Prophecy, a self-service data transformation startup, has raised $35m in a Series B funding round to scale its platform.
The round was led by Insight Partners and SignalFire.
Banking giant JP Morgan joined the round as major investor alongside new backers such as Singtel Innov8, DallasVC, and Databricks Ventures, a unit of software company Databricks.
Co-founded by Raj Bains and Vikas Marwaha, Prophecy offers a platform for building, deploying, and managing data pipelines.
Customers can utilise the platform’s visual drag-and-drop interface to create code-based data pipelines.
It also offers a solution called Data Copilot, which is powered by generative artificial intelligence (AI) and organisation-specific knowledge graph.
Data Copilot is said to be capable of creating data transformation pipelines using natural language prompts.
In an email interview, Bains told TechCrunch that the funding, which takes the total investment raised to $67m, will be used to scale Prophecy’s platform and support its customer acquisition initiative.
Commenting on the investment, Bains said: “With thousands of users across Fortune 500 organizations, Prophecy has unequivocally proven the demand for a complete, enterprise-grade data transformation platform over the fragmented modern data stack. Our unique approach unifies visual and code development and is the future of data transformation.”

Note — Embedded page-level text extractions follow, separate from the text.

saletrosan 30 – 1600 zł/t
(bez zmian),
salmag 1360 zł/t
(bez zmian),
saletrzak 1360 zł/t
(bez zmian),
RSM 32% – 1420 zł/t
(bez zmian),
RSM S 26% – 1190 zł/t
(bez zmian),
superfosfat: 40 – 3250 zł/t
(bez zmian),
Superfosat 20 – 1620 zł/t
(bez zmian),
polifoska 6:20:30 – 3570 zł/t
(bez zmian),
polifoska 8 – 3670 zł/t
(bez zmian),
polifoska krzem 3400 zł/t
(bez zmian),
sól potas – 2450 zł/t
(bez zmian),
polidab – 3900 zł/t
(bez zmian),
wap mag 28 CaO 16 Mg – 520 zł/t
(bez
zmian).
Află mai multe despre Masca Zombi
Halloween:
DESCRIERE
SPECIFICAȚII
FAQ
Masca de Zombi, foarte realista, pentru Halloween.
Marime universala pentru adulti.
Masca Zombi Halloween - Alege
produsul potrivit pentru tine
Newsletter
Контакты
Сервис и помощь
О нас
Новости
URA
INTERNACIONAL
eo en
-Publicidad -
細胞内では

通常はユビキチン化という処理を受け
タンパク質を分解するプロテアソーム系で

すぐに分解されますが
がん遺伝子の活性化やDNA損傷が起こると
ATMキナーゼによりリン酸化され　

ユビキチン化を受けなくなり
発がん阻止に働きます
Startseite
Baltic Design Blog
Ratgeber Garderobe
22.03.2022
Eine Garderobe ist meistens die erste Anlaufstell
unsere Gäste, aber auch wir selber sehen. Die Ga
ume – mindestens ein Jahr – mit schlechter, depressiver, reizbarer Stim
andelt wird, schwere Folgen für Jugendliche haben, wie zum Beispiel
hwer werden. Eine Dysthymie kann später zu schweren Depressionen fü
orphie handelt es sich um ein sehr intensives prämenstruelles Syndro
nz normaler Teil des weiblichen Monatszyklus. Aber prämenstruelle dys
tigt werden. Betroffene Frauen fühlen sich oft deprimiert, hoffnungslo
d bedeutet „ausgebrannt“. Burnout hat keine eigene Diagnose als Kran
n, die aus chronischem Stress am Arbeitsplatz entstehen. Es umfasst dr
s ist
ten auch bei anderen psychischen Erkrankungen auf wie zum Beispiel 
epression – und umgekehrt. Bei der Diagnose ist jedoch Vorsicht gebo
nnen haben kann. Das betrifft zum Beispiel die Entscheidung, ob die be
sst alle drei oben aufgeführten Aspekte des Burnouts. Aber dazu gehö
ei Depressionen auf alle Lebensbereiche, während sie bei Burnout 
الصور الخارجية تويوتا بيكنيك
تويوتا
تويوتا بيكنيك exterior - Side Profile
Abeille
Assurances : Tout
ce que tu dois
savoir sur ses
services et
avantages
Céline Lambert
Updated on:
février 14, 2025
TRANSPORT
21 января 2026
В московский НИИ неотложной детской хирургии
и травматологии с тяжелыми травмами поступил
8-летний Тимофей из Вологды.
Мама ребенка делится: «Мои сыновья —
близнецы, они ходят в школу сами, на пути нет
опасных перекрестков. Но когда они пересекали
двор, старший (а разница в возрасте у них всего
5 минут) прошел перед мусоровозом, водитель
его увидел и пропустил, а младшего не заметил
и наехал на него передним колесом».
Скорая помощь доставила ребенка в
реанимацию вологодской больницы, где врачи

Databricks SVP, corporate development and product partnerships Chris Hecht said: “Prophecy has been a tremendous partner for Databricks and for enterprises using our platform. Their self-service data transformation platform unlocks value from the lakehouse more quickly, making our investment in their Series B a natural next step for our relationship.
“As Raj and the team continue to build and scale their platform for enterprises, we look forward to collaborating with them and growing our partnership even further.”
In September 2023, Databricks, which is focused on developing AI tools, was valued at $43bn following a $500m funding round.
T. Rowe Price led the funding round, which was joined by Nvidia and Capital One Financial Corp.